**Materials provided**.
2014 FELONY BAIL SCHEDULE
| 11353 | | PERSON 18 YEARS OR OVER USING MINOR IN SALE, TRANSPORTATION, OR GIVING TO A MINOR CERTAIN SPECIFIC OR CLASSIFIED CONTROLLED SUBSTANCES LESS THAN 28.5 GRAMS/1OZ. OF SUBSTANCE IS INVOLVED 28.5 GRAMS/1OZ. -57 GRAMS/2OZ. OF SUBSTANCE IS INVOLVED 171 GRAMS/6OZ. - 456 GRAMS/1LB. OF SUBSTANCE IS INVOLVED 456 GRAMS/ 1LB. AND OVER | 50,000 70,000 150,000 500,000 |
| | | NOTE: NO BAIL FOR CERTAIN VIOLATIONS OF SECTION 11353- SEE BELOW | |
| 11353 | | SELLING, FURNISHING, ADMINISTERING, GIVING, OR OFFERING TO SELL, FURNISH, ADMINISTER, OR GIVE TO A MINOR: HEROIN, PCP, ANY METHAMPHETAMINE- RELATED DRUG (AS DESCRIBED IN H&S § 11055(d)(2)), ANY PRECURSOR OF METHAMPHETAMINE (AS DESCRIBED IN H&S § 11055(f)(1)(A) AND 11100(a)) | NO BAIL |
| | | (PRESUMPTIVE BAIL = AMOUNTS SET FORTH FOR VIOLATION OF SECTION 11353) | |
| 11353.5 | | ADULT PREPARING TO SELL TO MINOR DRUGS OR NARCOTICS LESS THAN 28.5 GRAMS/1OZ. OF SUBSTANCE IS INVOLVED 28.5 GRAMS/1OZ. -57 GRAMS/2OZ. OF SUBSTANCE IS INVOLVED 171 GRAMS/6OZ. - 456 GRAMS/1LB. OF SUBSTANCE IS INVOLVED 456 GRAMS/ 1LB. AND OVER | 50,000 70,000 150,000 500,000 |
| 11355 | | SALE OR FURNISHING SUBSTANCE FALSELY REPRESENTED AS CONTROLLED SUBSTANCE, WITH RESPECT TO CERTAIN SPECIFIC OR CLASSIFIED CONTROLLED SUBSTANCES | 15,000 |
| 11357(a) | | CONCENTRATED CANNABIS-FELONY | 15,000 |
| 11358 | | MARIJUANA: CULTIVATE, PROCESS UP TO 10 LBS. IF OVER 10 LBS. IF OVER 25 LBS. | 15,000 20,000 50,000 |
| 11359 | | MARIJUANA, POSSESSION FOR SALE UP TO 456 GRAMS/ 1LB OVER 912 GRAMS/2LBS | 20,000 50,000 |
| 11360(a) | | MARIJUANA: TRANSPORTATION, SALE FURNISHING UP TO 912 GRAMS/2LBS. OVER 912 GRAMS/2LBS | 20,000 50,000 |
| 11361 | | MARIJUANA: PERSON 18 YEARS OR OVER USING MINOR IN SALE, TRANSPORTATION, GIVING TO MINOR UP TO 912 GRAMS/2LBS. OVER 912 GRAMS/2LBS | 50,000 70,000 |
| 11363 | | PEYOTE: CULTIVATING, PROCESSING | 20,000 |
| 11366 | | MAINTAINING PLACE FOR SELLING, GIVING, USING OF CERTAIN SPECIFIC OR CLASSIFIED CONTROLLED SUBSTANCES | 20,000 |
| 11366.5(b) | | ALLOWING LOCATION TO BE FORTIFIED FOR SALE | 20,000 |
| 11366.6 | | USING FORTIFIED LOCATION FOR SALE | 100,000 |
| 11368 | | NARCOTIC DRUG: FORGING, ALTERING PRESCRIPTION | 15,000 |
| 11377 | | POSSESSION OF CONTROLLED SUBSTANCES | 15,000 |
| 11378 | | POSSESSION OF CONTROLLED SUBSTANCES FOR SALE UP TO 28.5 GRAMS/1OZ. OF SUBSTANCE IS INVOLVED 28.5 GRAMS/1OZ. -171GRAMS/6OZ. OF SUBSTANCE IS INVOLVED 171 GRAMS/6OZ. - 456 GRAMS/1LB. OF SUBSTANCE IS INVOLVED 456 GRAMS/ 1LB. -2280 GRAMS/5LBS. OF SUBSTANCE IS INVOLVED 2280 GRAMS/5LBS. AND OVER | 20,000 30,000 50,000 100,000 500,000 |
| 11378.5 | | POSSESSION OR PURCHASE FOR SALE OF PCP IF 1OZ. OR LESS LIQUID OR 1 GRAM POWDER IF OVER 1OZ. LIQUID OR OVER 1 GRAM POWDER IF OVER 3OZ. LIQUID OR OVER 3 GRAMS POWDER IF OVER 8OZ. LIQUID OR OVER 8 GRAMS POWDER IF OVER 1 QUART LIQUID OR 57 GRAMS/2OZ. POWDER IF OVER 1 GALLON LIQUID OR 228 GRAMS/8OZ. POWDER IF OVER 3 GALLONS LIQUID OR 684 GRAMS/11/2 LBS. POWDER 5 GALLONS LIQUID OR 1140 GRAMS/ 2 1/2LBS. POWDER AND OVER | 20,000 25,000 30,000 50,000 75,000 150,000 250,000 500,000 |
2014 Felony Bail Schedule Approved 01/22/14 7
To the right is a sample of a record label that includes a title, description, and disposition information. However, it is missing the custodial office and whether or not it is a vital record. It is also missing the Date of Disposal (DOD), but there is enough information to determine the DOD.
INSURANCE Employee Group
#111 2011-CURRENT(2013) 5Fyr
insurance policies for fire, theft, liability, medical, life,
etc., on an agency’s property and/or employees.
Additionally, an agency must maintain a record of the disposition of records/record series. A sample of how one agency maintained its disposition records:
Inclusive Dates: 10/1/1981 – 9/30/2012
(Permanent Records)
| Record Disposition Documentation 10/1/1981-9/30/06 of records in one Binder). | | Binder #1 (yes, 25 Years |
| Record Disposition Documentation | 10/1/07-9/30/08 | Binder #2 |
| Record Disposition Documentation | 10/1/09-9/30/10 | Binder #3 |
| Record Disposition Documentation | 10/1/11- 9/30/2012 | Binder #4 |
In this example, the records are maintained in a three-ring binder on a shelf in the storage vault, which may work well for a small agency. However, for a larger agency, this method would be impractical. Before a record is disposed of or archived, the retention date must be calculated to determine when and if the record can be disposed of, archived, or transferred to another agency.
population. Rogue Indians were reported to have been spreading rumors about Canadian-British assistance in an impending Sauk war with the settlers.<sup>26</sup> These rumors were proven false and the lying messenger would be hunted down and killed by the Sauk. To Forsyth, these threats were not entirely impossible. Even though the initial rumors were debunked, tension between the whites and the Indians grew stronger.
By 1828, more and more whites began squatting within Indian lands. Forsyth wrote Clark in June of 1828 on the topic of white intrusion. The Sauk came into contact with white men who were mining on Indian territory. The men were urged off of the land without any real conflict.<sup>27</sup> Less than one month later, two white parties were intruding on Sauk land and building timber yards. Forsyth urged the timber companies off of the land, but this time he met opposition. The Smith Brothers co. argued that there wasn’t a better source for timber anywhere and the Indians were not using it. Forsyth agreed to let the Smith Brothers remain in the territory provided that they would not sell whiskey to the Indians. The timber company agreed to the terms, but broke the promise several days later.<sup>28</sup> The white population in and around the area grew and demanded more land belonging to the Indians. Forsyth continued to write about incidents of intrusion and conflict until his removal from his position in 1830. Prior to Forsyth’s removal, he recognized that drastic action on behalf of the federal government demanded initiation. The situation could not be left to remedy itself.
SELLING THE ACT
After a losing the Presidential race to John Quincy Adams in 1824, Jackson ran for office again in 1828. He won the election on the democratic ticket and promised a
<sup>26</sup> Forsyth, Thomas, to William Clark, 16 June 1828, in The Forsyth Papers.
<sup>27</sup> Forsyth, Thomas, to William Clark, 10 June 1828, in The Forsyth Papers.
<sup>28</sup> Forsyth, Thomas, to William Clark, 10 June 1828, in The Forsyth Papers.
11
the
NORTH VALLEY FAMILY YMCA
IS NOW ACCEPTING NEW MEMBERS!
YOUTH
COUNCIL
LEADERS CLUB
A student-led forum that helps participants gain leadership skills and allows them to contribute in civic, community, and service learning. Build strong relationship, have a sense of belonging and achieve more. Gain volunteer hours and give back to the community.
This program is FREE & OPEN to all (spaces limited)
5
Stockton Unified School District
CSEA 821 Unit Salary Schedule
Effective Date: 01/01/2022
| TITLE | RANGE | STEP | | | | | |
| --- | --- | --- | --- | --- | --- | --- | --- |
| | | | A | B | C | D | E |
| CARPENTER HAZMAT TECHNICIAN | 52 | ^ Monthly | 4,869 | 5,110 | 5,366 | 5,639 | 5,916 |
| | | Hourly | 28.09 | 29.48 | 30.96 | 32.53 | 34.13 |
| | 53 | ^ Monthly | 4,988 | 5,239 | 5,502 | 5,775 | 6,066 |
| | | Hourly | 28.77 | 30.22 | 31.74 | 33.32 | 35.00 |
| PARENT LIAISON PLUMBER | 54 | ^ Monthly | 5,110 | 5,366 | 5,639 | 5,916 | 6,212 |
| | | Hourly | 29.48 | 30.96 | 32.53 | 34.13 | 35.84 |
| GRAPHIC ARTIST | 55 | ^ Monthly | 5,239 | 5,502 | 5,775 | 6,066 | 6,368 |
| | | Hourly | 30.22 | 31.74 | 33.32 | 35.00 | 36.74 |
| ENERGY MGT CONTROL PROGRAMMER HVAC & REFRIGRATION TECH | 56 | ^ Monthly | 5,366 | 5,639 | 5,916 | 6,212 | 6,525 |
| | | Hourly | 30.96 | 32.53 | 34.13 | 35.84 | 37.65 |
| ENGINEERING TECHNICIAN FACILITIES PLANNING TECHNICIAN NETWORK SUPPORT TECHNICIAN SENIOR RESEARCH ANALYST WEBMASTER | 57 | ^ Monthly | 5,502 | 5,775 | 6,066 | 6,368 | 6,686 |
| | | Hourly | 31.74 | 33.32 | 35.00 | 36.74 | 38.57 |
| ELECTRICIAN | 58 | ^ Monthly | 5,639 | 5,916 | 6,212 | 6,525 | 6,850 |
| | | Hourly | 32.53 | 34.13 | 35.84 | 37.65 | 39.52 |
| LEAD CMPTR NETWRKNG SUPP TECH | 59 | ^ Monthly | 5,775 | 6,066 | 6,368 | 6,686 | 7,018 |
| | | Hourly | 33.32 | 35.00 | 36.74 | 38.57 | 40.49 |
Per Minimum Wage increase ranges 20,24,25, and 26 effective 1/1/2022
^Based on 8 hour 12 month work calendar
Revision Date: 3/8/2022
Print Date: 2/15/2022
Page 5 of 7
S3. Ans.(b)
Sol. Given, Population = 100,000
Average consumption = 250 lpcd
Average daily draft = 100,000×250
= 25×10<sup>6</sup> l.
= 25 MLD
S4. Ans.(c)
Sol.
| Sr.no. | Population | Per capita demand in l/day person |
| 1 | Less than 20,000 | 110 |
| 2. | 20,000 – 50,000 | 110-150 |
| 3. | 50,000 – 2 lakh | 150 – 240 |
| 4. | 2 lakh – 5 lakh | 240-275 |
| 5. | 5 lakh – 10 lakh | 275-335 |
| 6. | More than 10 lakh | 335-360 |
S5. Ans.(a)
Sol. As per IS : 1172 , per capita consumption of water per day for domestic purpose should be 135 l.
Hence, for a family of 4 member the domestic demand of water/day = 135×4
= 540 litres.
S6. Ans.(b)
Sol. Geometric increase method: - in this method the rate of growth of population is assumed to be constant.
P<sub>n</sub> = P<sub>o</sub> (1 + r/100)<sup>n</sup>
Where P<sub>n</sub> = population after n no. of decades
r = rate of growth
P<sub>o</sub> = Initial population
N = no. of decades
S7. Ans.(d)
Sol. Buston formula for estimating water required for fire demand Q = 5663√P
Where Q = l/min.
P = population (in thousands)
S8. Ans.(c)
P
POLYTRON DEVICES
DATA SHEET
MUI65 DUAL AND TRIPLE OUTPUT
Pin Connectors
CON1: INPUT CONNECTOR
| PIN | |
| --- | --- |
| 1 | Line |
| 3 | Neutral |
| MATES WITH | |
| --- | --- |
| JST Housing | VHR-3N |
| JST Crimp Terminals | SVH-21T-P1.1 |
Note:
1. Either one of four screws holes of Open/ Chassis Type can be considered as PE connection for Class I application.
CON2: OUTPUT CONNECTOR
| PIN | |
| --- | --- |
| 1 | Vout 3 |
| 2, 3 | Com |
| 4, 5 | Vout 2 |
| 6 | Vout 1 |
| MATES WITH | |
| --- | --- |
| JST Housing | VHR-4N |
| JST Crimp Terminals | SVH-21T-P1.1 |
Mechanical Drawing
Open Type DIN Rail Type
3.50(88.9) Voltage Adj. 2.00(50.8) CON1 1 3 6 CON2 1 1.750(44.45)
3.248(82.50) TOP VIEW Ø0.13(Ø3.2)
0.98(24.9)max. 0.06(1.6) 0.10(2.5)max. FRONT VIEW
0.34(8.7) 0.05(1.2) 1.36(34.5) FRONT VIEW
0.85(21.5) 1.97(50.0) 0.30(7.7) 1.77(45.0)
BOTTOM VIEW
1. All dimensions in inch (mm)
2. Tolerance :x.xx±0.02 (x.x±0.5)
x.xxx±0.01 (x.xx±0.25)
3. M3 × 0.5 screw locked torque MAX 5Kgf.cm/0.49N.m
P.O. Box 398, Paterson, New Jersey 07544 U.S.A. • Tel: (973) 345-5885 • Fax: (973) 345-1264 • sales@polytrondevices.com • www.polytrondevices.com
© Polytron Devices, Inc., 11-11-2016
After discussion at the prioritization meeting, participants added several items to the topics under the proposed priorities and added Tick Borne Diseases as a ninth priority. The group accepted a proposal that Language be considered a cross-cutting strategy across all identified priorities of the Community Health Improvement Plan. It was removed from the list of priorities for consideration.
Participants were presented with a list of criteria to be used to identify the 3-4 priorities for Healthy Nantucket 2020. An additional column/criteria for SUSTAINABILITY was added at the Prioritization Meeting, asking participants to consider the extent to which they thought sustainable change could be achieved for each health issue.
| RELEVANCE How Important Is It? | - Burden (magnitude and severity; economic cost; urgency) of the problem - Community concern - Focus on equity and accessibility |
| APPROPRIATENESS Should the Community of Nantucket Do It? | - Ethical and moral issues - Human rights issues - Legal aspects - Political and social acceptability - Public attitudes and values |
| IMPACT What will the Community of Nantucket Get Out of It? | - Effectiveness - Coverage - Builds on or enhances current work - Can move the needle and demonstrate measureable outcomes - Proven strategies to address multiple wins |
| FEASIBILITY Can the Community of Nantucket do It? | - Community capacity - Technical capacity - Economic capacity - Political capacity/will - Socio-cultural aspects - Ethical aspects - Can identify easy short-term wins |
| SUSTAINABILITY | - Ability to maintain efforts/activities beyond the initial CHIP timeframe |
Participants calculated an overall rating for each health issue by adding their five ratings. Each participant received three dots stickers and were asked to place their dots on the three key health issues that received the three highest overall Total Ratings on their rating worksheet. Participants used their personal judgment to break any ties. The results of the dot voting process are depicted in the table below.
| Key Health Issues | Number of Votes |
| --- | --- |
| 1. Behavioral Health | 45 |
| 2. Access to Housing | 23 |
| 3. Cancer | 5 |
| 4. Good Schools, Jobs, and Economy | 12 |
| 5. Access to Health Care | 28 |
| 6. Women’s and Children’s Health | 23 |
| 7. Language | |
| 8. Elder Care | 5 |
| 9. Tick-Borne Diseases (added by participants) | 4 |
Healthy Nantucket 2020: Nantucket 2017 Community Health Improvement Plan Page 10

**What needs to be done**. Collect the lines of the data that carry the word "CLASSIFIED".

**Task result**.
| 11353 | | PERSON 18 YEARS OR OVER USING MINOR IN SALE, TRANSPORTATION, OR GIVING TO A MINOR CERTAIN SPECIFIC OR CLASSIFIED CONTROLLED SUBSTANCES LESS THAN 28.5 GRAMS/1OZ. OF SUBSTANCE IS INVOLVED 28.5 GRAMS/1OZ. -57 GRAMS/2OZ. OF SUBSTANCE IS INVOLVED 171 GRAMS/6OZ. - 456 GRAMS/1LB. OF SUBSTANCE IS INVOLVED 456 GRAMS/ 1LB. AND OVER | 50,000 70,000 150,000 500,000 |
| 11355 | | SALE OR FURNISHING SUBSTANCE FALSELY REPRESENTED AS CONTROLLED SUBSTANCE, WITH RESPECT TO CERTAIN SPECIFIC OR CLASSIFIED CONTROLLED SUBSTANCES | 15,000 |
| 11366 | | MAINTAINING PLACE FOR SELLING, GIVING, USING OF CERTAIN SPECIFIC OR CLASSIFIED CONTROLLED SUBSTANCES | 20,000 |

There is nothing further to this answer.